About a minute later, if the guests were still there, they’d be asked to rate the wine they were presumably tasting.

Lewis said the executives liked getting the information about the wine, but they were most fascinated by a dashboard that showed, in real time, how guests were moving around the room, and what stations they were stopping at.

That makes sense. Thanks to online retail and other digital advances, consumer products companies now have more information than ever about their customers’ shopping habits. But that information is much harder to track in what Lewis calls “the last mile,” when the customer is physically walking through the store and trying to decide which bottle of wine, soap, or even shampoo to buy.

A technology like this would give customers more information, but also help the company understand exactly how people are moving through their stores.

“The value isn’t just in the engagement,” Lewis said. “(It’s) also the data.”

Technology that enhances, rather than detracts

The next stop was the winery. Mondavi’s famous California grounds attract everyone from sophisticated connoisseurs to casual tourists. More than half of its visitors take a guided tour, but the rest just taste some wine and perhaps have a look around.

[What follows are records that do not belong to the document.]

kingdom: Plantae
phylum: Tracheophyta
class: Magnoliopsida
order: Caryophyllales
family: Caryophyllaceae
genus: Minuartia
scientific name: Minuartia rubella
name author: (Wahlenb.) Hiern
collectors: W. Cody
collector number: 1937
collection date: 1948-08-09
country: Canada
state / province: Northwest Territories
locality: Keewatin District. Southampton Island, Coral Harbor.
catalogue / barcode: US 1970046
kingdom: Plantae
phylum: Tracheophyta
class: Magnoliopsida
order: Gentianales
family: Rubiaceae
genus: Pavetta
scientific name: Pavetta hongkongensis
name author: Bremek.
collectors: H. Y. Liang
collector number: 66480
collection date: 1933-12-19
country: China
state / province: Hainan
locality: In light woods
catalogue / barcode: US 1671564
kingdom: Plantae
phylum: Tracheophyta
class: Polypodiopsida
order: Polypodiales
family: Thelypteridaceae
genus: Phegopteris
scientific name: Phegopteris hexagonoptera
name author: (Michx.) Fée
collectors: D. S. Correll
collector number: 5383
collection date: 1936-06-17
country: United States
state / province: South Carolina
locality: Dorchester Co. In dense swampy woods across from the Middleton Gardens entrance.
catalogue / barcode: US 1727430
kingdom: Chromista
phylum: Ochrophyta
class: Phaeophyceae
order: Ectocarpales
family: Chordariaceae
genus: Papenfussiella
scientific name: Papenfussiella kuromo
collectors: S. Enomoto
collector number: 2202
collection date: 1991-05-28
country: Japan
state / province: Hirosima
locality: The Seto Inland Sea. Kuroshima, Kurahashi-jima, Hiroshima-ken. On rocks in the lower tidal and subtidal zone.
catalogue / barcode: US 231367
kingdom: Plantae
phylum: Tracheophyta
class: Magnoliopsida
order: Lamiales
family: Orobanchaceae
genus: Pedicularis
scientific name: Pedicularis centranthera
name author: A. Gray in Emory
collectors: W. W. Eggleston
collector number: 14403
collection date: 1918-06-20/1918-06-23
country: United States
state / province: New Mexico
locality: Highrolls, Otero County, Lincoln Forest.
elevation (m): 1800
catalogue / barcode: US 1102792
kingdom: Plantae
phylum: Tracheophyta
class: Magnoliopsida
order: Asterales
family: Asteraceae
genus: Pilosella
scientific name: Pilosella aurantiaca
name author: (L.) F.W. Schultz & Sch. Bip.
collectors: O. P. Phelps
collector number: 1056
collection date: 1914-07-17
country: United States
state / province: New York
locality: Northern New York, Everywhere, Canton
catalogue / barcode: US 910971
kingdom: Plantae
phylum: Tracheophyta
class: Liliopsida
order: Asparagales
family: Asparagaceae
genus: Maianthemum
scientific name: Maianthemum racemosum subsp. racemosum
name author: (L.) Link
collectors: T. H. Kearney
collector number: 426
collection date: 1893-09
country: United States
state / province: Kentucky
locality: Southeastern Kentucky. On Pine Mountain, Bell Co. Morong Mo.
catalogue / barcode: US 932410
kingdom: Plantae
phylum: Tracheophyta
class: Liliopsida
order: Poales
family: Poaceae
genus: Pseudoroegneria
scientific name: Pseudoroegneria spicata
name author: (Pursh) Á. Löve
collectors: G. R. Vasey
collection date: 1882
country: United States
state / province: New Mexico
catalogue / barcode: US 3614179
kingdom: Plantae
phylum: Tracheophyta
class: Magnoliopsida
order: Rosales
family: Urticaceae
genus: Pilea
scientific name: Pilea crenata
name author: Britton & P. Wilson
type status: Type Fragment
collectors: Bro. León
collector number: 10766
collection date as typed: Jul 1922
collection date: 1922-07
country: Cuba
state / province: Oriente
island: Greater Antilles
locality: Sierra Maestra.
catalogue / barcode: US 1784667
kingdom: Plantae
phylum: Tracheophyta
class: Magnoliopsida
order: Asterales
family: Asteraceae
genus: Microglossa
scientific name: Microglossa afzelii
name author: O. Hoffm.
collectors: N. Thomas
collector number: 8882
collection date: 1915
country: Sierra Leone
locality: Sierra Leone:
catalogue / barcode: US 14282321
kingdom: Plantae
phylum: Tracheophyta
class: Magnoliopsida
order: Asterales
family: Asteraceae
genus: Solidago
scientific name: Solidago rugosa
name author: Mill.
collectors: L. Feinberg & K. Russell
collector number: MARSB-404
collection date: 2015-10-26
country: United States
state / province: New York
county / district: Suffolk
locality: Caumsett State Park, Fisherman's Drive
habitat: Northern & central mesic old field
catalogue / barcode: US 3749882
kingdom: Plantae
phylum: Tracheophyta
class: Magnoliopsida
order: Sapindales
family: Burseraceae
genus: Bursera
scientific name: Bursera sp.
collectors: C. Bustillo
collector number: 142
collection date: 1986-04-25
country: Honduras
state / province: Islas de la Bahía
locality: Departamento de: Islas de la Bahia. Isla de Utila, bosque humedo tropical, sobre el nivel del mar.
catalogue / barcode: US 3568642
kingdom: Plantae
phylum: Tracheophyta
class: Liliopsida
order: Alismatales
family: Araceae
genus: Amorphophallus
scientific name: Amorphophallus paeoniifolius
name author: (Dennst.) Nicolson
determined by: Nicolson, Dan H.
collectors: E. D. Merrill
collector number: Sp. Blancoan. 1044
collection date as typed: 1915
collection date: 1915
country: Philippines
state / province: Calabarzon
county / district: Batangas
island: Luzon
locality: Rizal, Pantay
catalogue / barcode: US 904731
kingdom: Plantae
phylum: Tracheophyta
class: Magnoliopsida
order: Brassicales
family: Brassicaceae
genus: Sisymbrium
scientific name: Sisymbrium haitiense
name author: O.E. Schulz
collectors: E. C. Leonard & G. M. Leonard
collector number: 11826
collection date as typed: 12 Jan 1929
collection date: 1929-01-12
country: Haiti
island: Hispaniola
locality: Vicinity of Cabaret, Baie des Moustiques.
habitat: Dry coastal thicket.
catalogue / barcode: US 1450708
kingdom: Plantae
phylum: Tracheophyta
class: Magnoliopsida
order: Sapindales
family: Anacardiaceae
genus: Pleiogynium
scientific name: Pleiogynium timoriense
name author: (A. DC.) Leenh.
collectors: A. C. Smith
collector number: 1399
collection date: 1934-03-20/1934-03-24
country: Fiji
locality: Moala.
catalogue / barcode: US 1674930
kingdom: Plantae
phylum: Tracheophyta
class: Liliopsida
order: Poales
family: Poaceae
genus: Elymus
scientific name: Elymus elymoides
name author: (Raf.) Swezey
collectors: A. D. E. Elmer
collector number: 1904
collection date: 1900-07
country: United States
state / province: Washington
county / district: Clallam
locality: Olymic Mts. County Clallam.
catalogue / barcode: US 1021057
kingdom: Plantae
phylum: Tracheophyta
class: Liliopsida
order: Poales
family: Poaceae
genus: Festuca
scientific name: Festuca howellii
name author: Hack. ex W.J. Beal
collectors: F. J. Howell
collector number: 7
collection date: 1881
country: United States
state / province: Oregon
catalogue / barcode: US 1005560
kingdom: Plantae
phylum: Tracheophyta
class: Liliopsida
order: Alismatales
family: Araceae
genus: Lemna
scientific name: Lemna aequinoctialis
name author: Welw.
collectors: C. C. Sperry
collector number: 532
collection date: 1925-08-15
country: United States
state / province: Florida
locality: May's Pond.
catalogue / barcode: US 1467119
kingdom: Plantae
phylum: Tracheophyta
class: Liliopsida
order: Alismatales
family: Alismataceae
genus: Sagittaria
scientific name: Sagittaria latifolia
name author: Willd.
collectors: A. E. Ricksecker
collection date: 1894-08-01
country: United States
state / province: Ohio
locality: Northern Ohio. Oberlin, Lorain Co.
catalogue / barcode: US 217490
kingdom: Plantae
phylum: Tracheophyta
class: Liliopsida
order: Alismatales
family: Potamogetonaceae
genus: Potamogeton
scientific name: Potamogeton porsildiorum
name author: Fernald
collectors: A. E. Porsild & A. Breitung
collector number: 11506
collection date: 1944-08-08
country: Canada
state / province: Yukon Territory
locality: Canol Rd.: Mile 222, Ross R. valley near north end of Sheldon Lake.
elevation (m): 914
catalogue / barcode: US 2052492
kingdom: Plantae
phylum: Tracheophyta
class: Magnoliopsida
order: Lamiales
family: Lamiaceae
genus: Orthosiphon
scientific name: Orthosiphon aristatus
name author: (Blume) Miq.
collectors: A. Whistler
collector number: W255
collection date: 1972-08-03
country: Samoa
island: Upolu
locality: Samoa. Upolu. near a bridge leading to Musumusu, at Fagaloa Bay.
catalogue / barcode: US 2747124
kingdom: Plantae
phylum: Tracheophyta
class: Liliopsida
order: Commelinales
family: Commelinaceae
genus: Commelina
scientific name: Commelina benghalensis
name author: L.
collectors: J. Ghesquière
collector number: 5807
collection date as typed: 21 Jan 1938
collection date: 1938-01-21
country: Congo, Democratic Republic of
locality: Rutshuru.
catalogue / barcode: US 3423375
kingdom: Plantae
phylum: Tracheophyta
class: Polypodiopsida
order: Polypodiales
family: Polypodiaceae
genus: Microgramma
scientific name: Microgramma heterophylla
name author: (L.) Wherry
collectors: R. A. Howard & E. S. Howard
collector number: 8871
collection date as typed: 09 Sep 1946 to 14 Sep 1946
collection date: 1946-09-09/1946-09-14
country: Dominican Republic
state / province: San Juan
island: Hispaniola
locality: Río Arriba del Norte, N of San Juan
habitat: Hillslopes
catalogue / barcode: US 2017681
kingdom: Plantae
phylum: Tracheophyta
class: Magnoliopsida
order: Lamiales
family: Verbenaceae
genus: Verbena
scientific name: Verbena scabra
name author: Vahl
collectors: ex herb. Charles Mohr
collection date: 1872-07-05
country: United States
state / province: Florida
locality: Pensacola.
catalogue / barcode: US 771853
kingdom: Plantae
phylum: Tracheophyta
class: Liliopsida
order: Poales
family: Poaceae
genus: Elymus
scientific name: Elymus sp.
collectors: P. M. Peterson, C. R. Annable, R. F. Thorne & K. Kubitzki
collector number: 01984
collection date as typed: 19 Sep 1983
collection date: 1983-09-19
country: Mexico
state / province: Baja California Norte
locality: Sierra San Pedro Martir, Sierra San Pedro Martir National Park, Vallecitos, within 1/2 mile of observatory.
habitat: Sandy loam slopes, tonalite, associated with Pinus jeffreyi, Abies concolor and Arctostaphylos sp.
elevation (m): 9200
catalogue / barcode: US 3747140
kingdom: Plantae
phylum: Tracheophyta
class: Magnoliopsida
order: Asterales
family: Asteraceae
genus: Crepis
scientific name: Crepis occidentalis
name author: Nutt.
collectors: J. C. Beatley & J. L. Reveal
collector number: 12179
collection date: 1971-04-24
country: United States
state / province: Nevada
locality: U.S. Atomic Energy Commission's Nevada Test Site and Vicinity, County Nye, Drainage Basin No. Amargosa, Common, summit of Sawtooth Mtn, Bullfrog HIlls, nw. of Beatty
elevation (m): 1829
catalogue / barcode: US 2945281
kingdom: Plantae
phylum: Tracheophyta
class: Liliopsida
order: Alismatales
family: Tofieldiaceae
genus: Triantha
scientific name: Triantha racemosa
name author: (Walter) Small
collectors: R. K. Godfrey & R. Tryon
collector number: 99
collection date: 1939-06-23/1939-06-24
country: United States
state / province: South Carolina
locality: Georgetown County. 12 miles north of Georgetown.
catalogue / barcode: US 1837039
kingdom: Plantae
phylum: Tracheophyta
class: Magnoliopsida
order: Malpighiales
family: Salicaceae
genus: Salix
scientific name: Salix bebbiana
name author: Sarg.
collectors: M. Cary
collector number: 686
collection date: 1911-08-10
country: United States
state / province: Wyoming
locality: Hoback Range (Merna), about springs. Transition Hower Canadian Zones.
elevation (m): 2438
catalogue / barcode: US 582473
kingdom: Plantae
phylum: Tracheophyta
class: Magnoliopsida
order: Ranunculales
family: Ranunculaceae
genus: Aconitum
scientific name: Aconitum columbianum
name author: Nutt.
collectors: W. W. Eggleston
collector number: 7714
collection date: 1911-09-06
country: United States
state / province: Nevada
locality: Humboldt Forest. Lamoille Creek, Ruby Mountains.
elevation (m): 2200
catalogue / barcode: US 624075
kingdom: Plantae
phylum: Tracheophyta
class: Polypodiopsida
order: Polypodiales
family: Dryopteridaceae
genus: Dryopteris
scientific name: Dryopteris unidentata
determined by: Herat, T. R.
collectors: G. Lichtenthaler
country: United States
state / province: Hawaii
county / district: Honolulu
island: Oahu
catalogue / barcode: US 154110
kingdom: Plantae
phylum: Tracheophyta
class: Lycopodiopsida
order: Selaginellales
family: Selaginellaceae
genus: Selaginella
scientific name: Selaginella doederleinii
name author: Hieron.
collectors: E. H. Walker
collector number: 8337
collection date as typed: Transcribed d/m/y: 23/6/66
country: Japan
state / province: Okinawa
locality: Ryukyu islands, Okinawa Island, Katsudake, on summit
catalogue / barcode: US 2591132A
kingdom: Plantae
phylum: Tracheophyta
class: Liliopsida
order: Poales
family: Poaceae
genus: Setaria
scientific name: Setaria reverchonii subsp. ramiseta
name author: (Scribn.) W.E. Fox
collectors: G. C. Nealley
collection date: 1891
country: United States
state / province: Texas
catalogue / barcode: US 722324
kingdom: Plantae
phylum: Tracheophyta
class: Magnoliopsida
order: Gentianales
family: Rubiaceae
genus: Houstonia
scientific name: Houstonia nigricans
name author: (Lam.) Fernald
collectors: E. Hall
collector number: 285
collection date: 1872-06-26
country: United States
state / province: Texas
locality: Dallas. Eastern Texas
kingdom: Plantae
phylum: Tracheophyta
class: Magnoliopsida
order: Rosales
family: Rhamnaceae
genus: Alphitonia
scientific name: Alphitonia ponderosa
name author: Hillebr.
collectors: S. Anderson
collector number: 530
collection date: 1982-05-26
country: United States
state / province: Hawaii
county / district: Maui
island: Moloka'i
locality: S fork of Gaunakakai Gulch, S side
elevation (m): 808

Mondavi wanted to give the do-it-yourself types more information. What they didn’t want, however, was for people to wander the grounds staring at their phones instead of the beautiful views, or to have peaceful moments constantly interrupted by the buzz of mobile devices.

“You don’t want the technology to interfere with the experience,” Lewis said.

“What they really wanted was to take photos and share photos.”
Mark Lewis, Slalom consultant

At first, the team building the technology did nothing more than just observe. They watched how people walked around the winery, which paths they took, and where they stopped. Then, they started asking people why they’d come to the winery, and what they wanted.

What they found was that people who had come to get detailed information about the winery tended to take a guided tour. Those who didn’t had a different agenda.

In addition to enjoying the wine, Lewis said, “What they really wanted was to take photos and share photos.”

That insight changed the team’s thinking completely. They realized that the app they were building needed to have some information about the wine and the winery’s history, but it needed to be organized around great places for pictures.

In the end, it turns out visiting a winery was like so much in modern life: All about taking a great picture and sharing it on Facebook, Twitter, or your social medium of choice. And, the Slalom team found, that wasn’t just true for millennials.

“Social is really a means of communication across age groups,” he said.

The final app, released in late 2014, includes a map that shows people three wine tasting spots, three restrooms—and eight spots that would be ideal for snapping a great picture. Got a good shot? You can even share it on Facebook without leaving the app.

So far, Mondavi is the only winery in Napa Valley offering this kind of interactive tour.

The winemakers hope it will help customers two ways. One, they’ll be able to find their way around, learn about wine, and get some great photos. And two, the information the company gathers about how people navigate the winery, where they stop, and what they are interested in will help create an even better experience for that next visit.

“I think that there are huge possibilities,” Lewis said.

About Robert Mondavi Winery

The Robert Mondavi Winery was founded in 1966, marking the first major winery to open in Napa Valley since Prohibition. It is known for producing some of the world’s best wines, including its iconic cabernet sauvignon and its signature fume blanc. The winery also has played a key role in establishing the Napa Valley as a world-class winemaking epicenter, on par with locations in France, Spain, and Italy.

Mondavi’s To Kalon vineyard and cellar is renowned for its innovative grape growing and winemaking techniques. The winery’s beautiful grounds also are a top tourist destination for wine connoisseurs and casual visitors. The winery is open daily for visitors, hosts a concert series, and features regular food and wine pairing events.